Online fraud has been particularly rife on ticketing websites, with bots doing the most damage. It’s time we learn to beat the bots!

After a long hiatus due to the global pandemic, live concerts and performances are becoming regular gigs in cities throughout Asia Pacific. For music and sports lovers, this news was a cause for celebration.

However, ticketing giant Ticketmaster recently came under fire after it botched the rollout of tickets to Taylor Swift’s tour in 2022 – a failure the company attributed to bots. In fact, such occurrences are no strangers to fans, with coveted tickets frequently snatched up by bots and scalpers.  

According to a report by Imperva, the percentage of web traffic on ticketing websites attributable to bad bots has surged from 22.97% to 39.9%. Additionally,  77% of all digital attacks are now bot-based, and we cannot rely solely on legislative intervention to resolve this problem. 

How then do we beat the bots in online fraud and account takeover? CybersecAsia finds out from Zach Edwards, Senior Manager of Threat Insights, HUMAN.

Bots and scalpers have been rather successful so far. “Fans want to support their favorite artists and teams,” said Edwards. “It doesn’t take a lot to convince fans to pay more for tickets when they are scarce.”


Zach Edwards, Senior Manager of Threat Insights, HUMAN

What are some of the dangers bots can pose to consumers?

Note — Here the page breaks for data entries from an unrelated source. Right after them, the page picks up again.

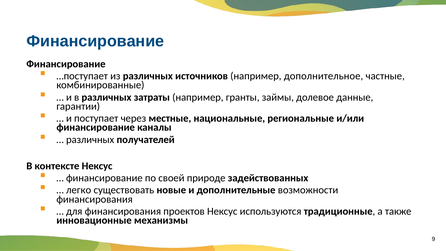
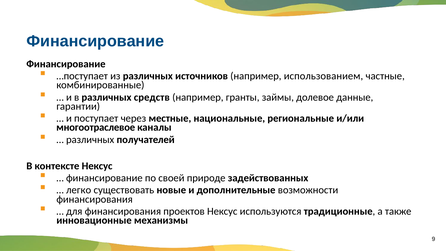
дополнительное: дополнительное -> использованием
затраты: затраты -> средств
финансирование at (96, 127): финансирование -> многоотраслевое
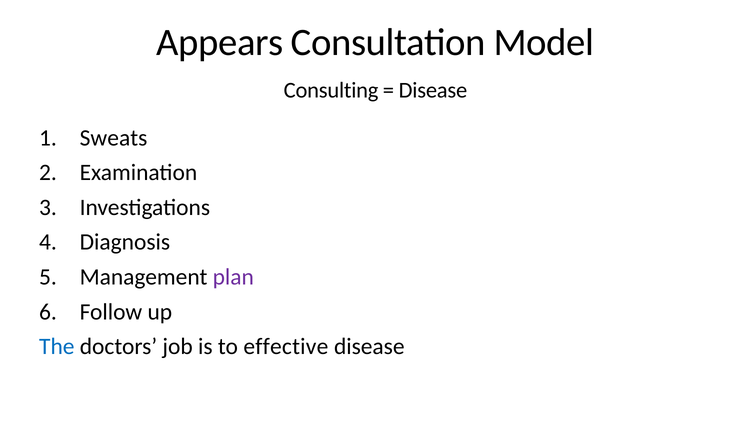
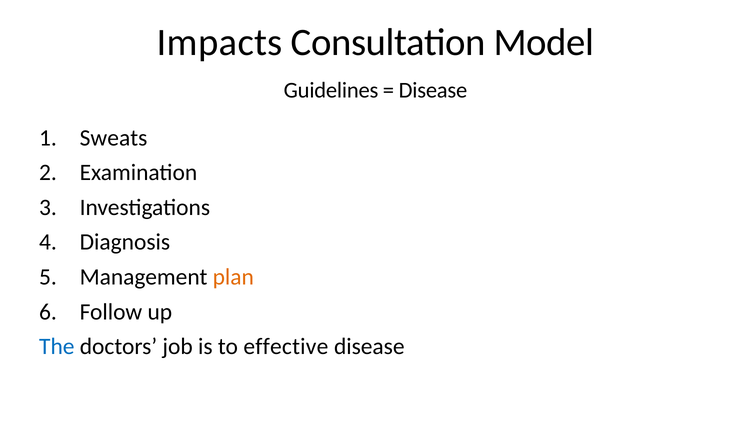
Appears: Appears -> Impacts
Consulting: Consulting -> Guidelines
plan colour: purple -> orange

Edwards: Bots are used in 77% of all digital attacks to help cybercriminals automate and scale their schemes. They have become one of the most prolific tools for cybercrime because of their increased sophistication with the uncanny ability to mimic human behavior online.

Interestingly enough, we even see bots designed to listen to music on streaming media platforms, read news articles, and of course, like and follow content on social media. Bots performing these human-like behaviors allow the attackers who control them to influence popularity, trends and even ranking algorithms. This also allows these bots to appear more human when they carry out other attacks, such as logging into bank accounts or buying concert tickets, because they have a history of human-like activity online.

Why are bot attacks on ticketing websites on the rise? How have these attacks evolved post-pandemic, and how lucrative can it be for bad actors?

Edwards: Unlike the click farms that many of us are familiar with – the bots of 5-10 years ago – most modern malicious bots come from our own malware-infected devices where malicious code runs in the background without the knowledge of the owner.

That’s right, your very own computer that you tried to purchase tickets from may have been leveraged by hackers during the attack!

How should organizations beat the bots, and prevent and mitigate online ticketing fraud?

Edwards: What’s especially important to understand is there is a bot economy that supports sophisticated organized criminal activity, allowing anyone to buy bots and use them to do just about anything online. This allows bad actor groups to function like legitimate businesses and fund other criminal schemes, and this economy is growing.

In the last six months, HUMAN Security has observed a 98% increase in bot activity used to break into username-protected accounts (also known as account takeover) compared to the six months prior.

Bots are a thriving, growing industry in and of themselves, filled with both good business models, like chatbots, and nefarious ones.

We’re a long way from having this problem under control and need more consumers and business executives advocating for new legal resources and recourse from these bot attacks.

The U.S. is leading here, but even laws like the BOTS Act of 2016 are limited in scope, as it specifically focuses on bots who target ticket sale systems. For other countries and consumers, the process to adjudicate justice is more complex and unfortunately most countries don’t currently have explicit legislation about bots and bots used to make commercial purchases that inflate costs on consumers.

Without regulation with provisions requiring disclosure and transparency with reasonable recourse for consumers who have been harmed, organizations should prioritize a collaborative, modern defence strategy that allows them to take a stand against digital fraud and abuse and win against the cybercriminals.